### PAGE TEXT
BEGIN
Wednesday, 16 August 2000 Speech Notes

EMPLOYMENT RELATIONS BILL
Third Reading speech notes

Mr Speaker, I move that the Employment Relations Bill be now read a third time.

It is difficult to put into words the emotions I feel, and are felt by members on this side of the House and the thousands of working people who have waited nearly a decade to see the repeal of the Employment Contracts Act.

That day has now come.

The struggle has been vindicated and now it is time to move forward.

Mr Speaker I want to pay tribute to the thousands of unionists – elected delegates and officials – who have struggled under the burden of the Employment Contracts Act.

Their efforts were not for their own advantage as the opposition would have us believe but to better the conditions of those they represent.

I also want to congratulate those employers who showed restraint and wisdom in not using the Employment Contracts Act to attack workers and their unions. They will reap the benefit of goodwill in the years to come.

Labour, Alliance and the Greens promised the repeal of the Employment Contracts Act. That promise has now been kept.

As I listened to the debate I realised the opposition have never grasped why the repeal of the ECA was important.

They have never experienced the powerlessness of unemployment. They have never experienced the fear that you will lose your job if you ask for a raise, or go home ill, or need time to care for a sick child, or refuse to work a split or double shift.



The Employment Relations Bill is important because it means those days are over.

Balance has been restored to New Zealand workplaces.

The right to have your say without reprisal has been returned to New Zealand.

Throughout the debate the opposition repeated that it did not know what good faith meant. This is not surprising.

The values reflected in the ECA encouraged a selfish greed that New Zealanders reacted against at the last election. Why? Because they know we must work together, not against each other if we are to face the challenge of globalisation with confidence.

Because they were unable to argue credibly against the Bill, the opposition campaign against it consisted mainly of agitation among employers and the exaggeration of employers' concerns.
END
### TASK INSTRUCTIONS
A: Answer these about the speech, one line each:
(i) What date heads the speech notes?
(ii) Which parties promised to repeal the Employment Contracts Act?
(iii) According to the speaker, what did the opposition campaign against the Bill mainly consist of?
B: Can you restate the speech's paragraph beginning "The values reflected in the ECA" in a single shorter sentence that keeps its main points?
C: What actions does the speech say workers feared would cost them their jobs under the Employment Contracts Act? List them all.
The records below come from a different source than the speech.

### EXTRACTED INFORMATION
BEGIN
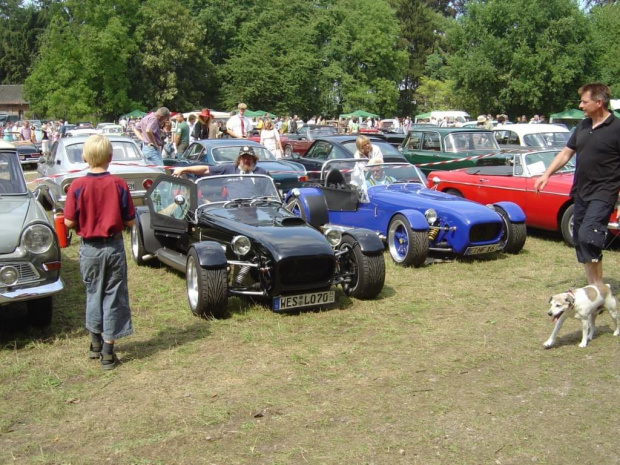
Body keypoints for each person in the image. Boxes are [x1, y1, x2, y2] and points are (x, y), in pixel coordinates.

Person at [534, 83, 620, 287]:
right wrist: (546, 174)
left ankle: (597, 288)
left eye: (584, 101)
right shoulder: (582, 126)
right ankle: (594, 286)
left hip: (604, 192)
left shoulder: (617, 128)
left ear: (599, 103)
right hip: (581, 190)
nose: (581, 105)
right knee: (580, 239)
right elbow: (566, 153)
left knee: (588, 235)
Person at [63, 135, 135, 370]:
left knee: (93, 292)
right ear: (110, 157)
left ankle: (95, 343)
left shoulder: (76, 185)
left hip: (89, 249)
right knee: (113, 295)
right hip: (112, 246)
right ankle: (107, 351)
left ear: (84, 157)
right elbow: (130, 220)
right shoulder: (119, 184)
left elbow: (69, 222)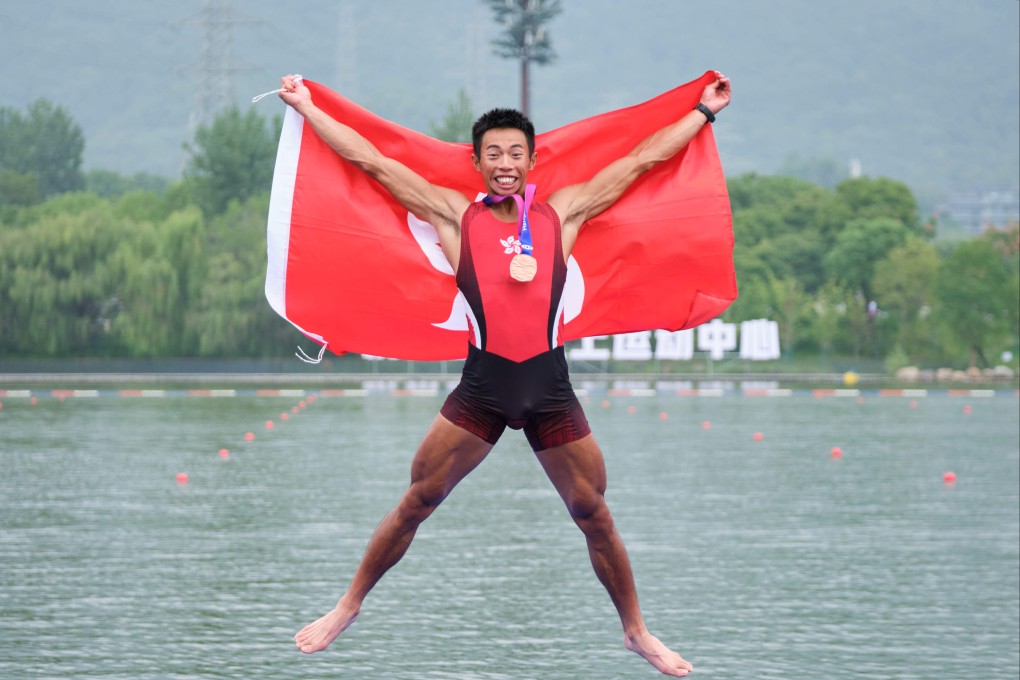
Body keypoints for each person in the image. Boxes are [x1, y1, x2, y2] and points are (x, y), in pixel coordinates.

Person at [280, 71, 731, 678]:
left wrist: (704, 114)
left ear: (531, 158)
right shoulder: (452, 215)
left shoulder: (562, 215)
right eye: (493, 153)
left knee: (593, 512)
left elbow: (641, 161)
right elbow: (374, 163)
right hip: (483, 390)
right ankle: (349, 605)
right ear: (477, 161)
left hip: (549, 391)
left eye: (515, 152)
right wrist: (310, 109)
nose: (504, 162)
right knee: (419, 499)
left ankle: (637, 631)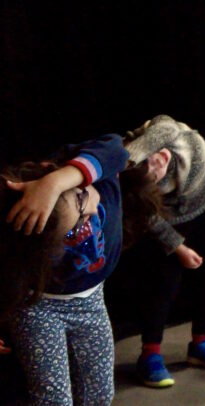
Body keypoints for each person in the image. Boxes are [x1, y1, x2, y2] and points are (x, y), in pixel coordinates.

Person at [0, 135, 131, 404]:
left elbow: (116, 147)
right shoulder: (30, 255)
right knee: (54, 399)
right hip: (38, 309)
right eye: (78, 224)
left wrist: (55, 182)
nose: (91, 210)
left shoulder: (91, 177)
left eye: (80, 196)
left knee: (100, 394)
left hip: (92, 303)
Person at [121, 114, 205, 387]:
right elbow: (147, 215)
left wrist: (135, 155)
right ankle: (149, 355)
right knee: (164, 285)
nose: (159, 166)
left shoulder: (166, 134)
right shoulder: (137, 185)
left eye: (155, 163)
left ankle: (201, 344)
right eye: (153, 176)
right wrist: (178, 246)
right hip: (170, 221)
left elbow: (164, 130)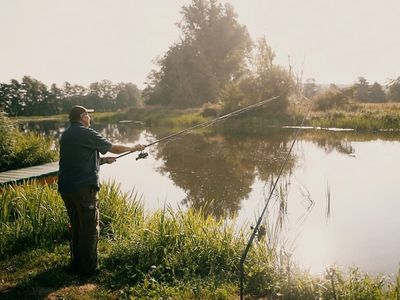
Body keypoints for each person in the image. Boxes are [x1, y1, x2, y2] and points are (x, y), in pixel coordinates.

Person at [58, 105, 145, 276]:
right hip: (84, 188)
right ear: (83, 116)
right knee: (89, 227)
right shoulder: (86, 133)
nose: (90, 118)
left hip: (66, 187)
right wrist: (134, 148)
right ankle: (89, 269)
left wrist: (103, 161)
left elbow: (77, 158)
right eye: (88, 116)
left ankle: (76, 264)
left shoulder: (67, 134)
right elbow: (114, 147)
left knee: (76, 226)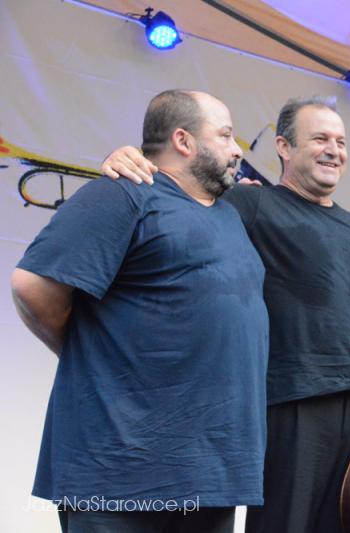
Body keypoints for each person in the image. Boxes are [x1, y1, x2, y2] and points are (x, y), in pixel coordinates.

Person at [100, 96, 350, 533]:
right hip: (288, 402)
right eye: (319, 138)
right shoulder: (251, 205)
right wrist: (128, 159)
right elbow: (179, 197)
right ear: (283, 146)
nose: (334, 150)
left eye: (341, 141)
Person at [11, 90, 269, 533]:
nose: (236, 149)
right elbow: (32, 287)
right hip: (121, 469)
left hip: (211, 471)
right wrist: (89, 355)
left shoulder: (230, 215)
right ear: (184, 141)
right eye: (225, 135)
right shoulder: (125, 194)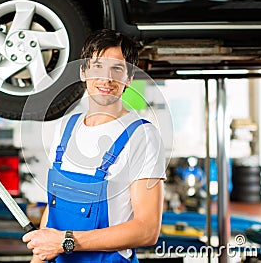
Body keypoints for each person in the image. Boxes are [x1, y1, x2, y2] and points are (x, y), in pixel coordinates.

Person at [22, 28, 167, 263]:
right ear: (83, 71)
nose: (106, 79)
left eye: (117, 69)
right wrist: (39, 259)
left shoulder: (143, 135)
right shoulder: (66, 128)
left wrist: (65, 242)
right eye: (98, 66)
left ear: (129, 78)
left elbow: (147, 230)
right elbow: (54, 207)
END
### ANSWERS TO EACH TASK
A:
(i) Wednesday, 16 August 2000
(ii) Labour, Alliance and the Greens
(iii) Agitation among employers and the exaggeration of employers' concerns

B: The ECA's values encouraged a selfish greed that New Zealanders rejected at the last election, because they know people must work together rather than against each other to face the challenge of globalization with confidence.

C:
- Asking for a raise
- Going home ill
- Needing time to care for a sick child
- Refusing to work a split or double shift